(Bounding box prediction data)
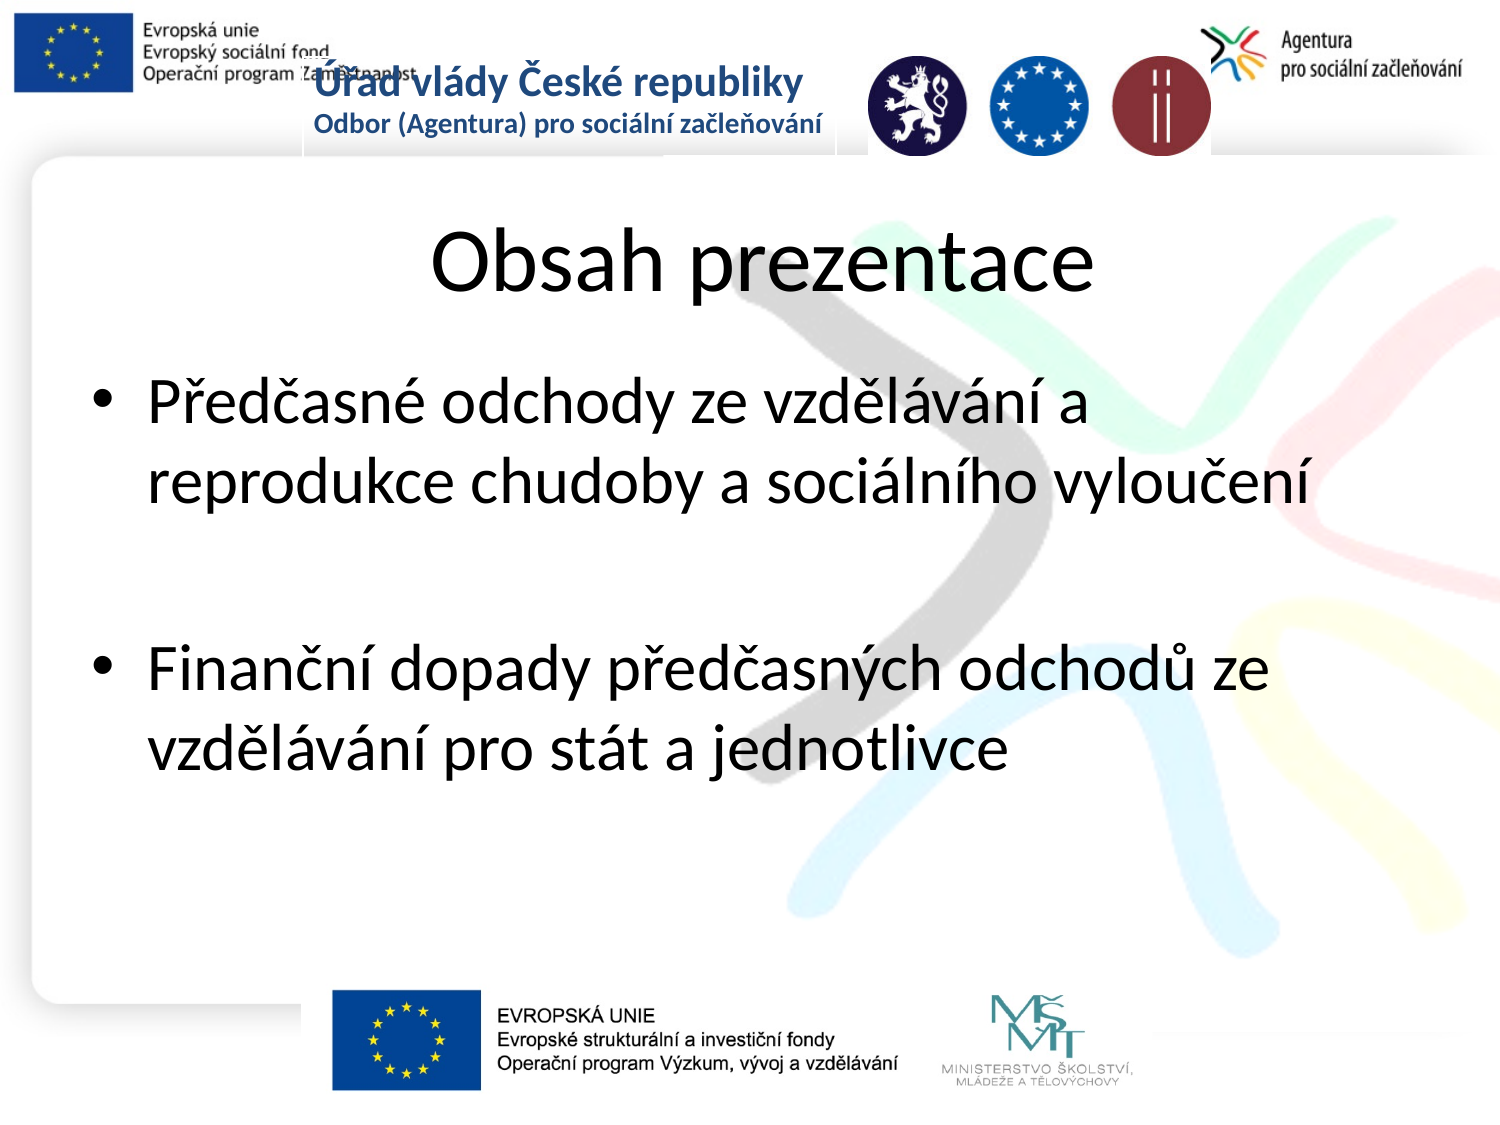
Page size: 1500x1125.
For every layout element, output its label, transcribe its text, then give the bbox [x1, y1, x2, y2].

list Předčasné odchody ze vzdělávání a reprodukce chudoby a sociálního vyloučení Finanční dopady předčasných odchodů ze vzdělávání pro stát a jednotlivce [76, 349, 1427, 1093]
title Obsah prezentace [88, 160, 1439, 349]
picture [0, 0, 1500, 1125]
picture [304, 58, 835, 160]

▶ _The task_
Return all entries preceding this task exactly as they stand, leaving any picture out.

▶ _Answer box_
Page size: 1500x1125.
For every layout element, output its label, transcribe its text, then give the bbox [x1, y1, x2, y2].

list Předčasné odchody ze vzdělávání a reprodukce chudoby a sociálního vyloučení Finanční dopady předčasných odchodů ze vzdělávání pro stát a jednotlivce [76, 349, 1427, 1093]
title Obsah prezentace [88, 160, 1439, 349]
picture [0, 0, 1500, 1125]
picture [304, 58, 835, 160]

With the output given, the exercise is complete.